Foi uma ocasião tão rara.
o meu pai tirou um anúncio de 2 dólares no jornal local e publicou as notícias.
A manchete dizia: "Caramba!
A Shirley Gibson Comprou Sapatos Novos.»
A minha mãe podia tê-lo matado.
Disse: "agora, para onde quer que vá, as pessoas vão estar a olhar para os meus pés e vocês,
as pessoas da cidade pequena vão falar".
Mas as asas de um beija-flor batem 80 vezes por segundo.
rápido, nunca viste a minha mãe andar.
Nada poderia segurar esses pés para trás.
Nem sequer a notícia do primeiro par de sapatos que ela podia pagar em oito.
tempo.
A minha mãe.
olhavam para estradas de terra e avenidas longas como os poetas olham para microfones.
Presente
é onde Deus cresce e eu estava mesmo ao lado dela.
Na minha bicicleta banana-assento, gelados de dezembro ou sol de agosto, a minha mãe estava a andar.
And walking and talking and talking.
«PE,
quando eu era jovem
Pensava que todas as estrelas do céu eram estrelas-do-mar que nadavam até ao céu.
noite, respirei uma última vez, ateei fogo e caí, só para poder fazer
desejo.
A vida não é assim, é assim.:
duro como o cimento debaixo dos pés, às vezes, mas continuas a andar.
por bloco, milha por milha, porque cada corredor da loja está vazio
mas o céu nunca está desfeito quando se trata de coisas para as quais viver.
Olha o que o sol acabou de comprar a lua,
um vestido amarelo novinho em folha, vamos convidá-la para dançar antes que fique sóbria.»

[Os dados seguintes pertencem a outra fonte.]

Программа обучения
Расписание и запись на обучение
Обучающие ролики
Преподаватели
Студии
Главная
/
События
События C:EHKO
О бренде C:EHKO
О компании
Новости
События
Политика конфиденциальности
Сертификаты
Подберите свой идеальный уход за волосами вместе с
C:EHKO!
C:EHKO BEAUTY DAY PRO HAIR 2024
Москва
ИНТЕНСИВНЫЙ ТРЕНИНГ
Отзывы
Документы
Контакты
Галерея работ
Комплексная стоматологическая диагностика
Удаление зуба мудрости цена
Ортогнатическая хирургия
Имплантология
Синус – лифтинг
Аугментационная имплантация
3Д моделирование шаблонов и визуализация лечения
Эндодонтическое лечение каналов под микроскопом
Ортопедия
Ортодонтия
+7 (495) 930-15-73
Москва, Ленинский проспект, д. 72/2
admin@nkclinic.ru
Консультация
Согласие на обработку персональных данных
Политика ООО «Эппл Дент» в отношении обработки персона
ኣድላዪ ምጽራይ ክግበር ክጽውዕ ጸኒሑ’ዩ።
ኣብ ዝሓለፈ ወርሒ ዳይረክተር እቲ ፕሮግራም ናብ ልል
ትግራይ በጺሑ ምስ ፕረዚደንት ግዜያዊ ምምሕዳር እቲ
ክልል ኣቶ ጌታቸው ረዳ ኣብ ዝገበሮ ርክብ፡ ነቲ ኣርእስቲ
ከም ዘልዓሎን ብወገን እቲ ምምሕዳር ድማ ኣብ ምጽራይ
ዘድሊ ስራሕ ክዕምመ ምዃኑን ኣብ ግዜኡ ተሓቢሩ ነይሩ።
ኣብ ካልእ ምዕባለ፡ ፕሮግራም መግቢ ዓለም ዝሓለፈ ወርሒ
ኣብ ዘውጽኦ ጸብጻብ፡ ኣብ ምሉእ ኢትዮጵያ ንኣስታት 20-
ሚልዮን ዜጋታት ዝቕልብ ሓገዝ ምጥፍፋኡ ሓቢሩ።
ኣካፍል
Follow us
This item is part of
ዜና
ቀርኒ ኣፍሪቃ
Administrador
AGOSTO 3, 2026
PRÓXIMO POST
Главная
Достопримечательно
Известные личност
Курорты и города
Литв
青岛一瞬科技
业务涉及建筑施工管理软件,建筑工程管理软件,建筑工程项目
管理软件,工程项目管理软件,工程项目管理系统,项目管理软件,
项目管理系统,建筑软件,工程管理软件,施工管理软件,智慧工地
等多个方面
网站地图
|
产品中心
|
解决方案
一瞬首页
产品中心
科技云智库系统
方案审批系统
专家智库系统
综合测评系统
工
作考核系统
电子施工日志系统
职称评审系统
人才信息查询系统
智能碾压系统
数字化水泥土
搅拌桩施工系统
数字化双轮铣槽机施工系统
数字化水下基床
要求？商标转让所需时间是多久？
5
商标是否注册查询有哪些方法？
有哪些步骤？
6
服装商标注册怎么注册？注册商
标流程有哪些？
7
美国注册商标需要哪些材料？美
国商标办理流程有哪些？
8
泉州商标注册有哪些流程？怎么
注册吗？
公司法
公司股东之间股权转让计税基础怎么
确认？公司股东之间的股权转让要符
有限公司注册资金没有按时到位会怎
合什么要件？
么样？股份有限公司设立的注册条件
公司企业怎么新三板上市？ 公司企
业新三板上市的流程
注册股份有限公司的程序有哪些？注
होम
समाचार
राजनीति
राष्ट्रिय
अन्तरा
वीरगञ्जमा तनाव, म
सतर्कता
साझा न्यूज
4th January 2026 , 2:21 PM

O copo dela estava sempre meio cheio.
porque mesmo quando não era a minha mãe andava como se fosse e falava como se fosse
ser.
"Claro que a relva é mais verde do outro lado,
mas o que vamos fazer com a relva verde para além de apodrecer no raio do inferno?
pesticida.
Faz com que as gargalhadas se riam.
Faz crescer a consciência limpa da tua avó.
Faz crescer o sonho que tiveste aos cinco anos da primeira vez que um lápis te chamou
dedos de Jardim de infância. Correste até casa a gritar: "olha mãe!
Sou escritor!
Minha mão está mudando de forma para provar que eu sou um escritor".

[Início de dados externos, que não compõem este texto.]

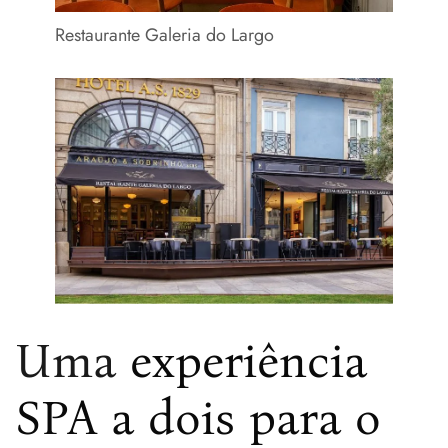
Restaurante Galeria do Largo
Uma
experiência
SPA a dois para o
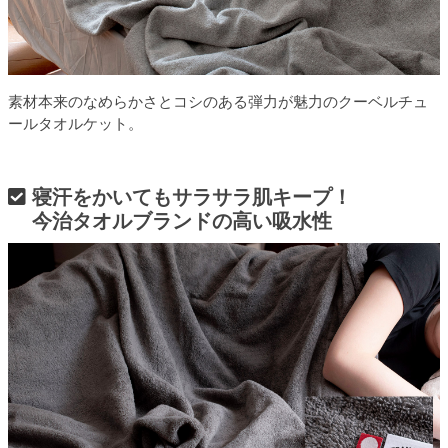
素材本来のなめらかさとコシのある弾力が魅力のクーベルチュ
ールタオルケット。
寝汗をかいてもサラサラ肌キープ！
今治タオルブランドの高い吸水性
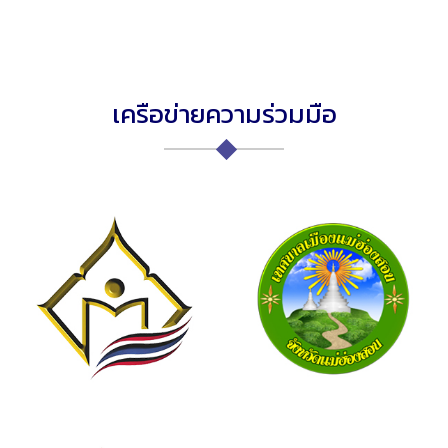
เครือข่ายความร่วมมือ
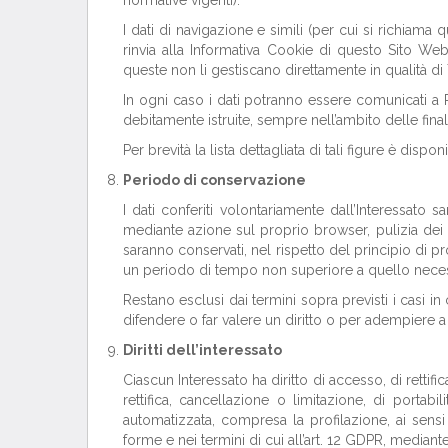
I dati di navigazione e simili (per cui si richiama 
rinvia alla Informativa Cookie di questo Sito Web)
queste non li gestiscano direttamente in qualità di 
In ogni caso i dati potranno essere comunicati a 
debitamente istruite, sempre nell’ambito delle final
Per brevità la lista dettagliata di tali figure è dispo
Periodo di conservazione
I dati conferiti volontariamente dall’Interessato 
mediante azione sul proprio browser, pulizia dei c
saranno conservati, nel rispetto del principio di pr
un periodo di tempo non superiore a quello necessar
Restano esclusi dai termini sopra previsti i casi in
difendere o far valere un diritto o per adempiere a 
Diritti dell’interessato
Ciascun Interessato ha diritto di accesso, di rettific
rettifica, cancellazione o limitazione, di porta
automatizzata, compresa la profilazione, ai sensi 
forme e nei termini di cui all’art. 12 GDPR, mediant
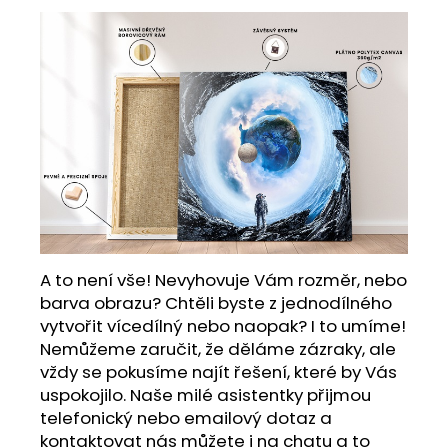
A to není vše! Nevyhovuje Vám rozměr, nebo
barva obrazu? Chtěli byste z jednodílného
vytvořit vícedílný nebo naopak? I to umíme!
Nemůžeme zaručit, že děláme zázraky, ale
vždy se pokusíme najít řešení, které by Vás
uspokojilo. Naše milé asistentky přijmou
telefonický nebo emailový dotaz a
kontaktovat nás můžete i na chatu a to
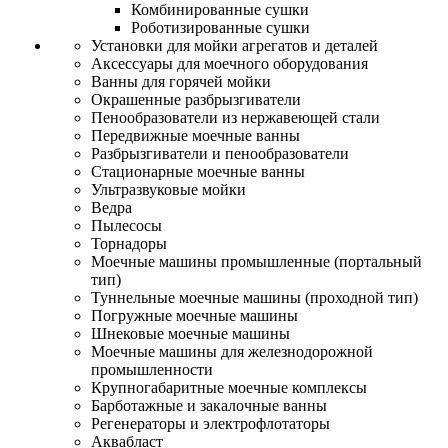
Комбинированные сушки
Роботизированные сушки
Установки для мойки агрегатов и деталей
Аксессуары для моечного оборудования
Ванны для горячей мойки
Окрашенные разбрызгиватели
Пенообразователи из нержавеющей стали
Передвижные моечные ванны
Разбрызгиватели и пенообразователи
Стационарные моечные ванны
Ультразвуковые мойки
Ведра
Пылесосы
Торнадоры
Моечные машины промышленные (портальный
тип)
Туннельные моечные машины (проходной тип)
Погружные моечные машины
Шнековые моечные машины
Моечные машины для железнодорожной
промышленности
Крупногабаритные моечные комплексы
Барботажные и закалочные ванны
Регенераторы и электрофлотаторы
Аквабласт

Cresce isso, em cada racha do pavimento as solas dos teus pés podem encontrar.
No dia em que nasceste, disse Filha como o Alasca diz sol.
Disse: "esperei tanto tempo que viesses.
Agora vai mostrar a essas estrelas-do-mar como brilhar.'
Não sou pacifista.
Se pudesse, teria matado o tempo.
Parou-o no seu caminho, mas move-se muito depressa.,
escapa aos cantos da tua mente e chama-se passado.

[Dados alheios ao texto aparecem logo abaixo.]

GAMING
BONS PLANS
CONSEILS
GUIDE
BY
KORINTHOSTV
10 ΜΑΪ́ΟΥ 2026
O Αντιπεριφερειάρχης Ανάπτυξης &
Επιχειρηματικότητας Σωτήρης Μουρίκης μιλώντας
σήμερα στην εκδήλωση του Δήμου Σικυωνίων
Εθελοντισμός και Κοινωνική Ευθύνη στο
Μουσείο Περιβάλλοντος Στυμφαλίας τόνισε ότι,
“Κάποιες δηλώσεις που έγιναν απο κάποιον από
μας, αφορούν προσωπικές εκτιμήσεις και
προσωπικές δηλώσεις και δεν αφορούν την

A última vez que a minha mãe caiu,
o corpo ainda estendido no chão, como uma boneca de trapos
ela chamou o meu nome como " não chores.
Achas que a chuva tem vergonha de cair?
Alguma coisa cresce cada vez que eu bato no chão e eu vou subir aqueles pitying
escada.»
Daqui a um ano, a minha mãe trocará os sapatos por uma cadeira de rodas que ela
diz que vai mantê-la a olhar para cima, mas sei que está assustada.
Por isso vou usar preto no funeral das minhas lágrimas e branco no casamento de quem eu
manha
e as formas como quero crescer para a deixar orgulhosa.
E mãe, devias saber,
Tenho escrito firme há sete anos e nem uma vez escrevi um
poema sentado.
Ando por aí.
Pressiono a minha mão no peito e sinto o meu coração a bater.
Eu procuro no céu por aquela lua cheia com o vestido amarelo
e eu me chamo abençoado por cada folha castanha de grama que encontro neste desajeitado
milagre de um caminho caminhamos e falamos e às vezes caímos
mas para cada bloco duro ao longo do caminho
Espero que nunca encontremos um dia
isso está perto de estar fora de stock quando se trata de coisas para as quais se deve viver.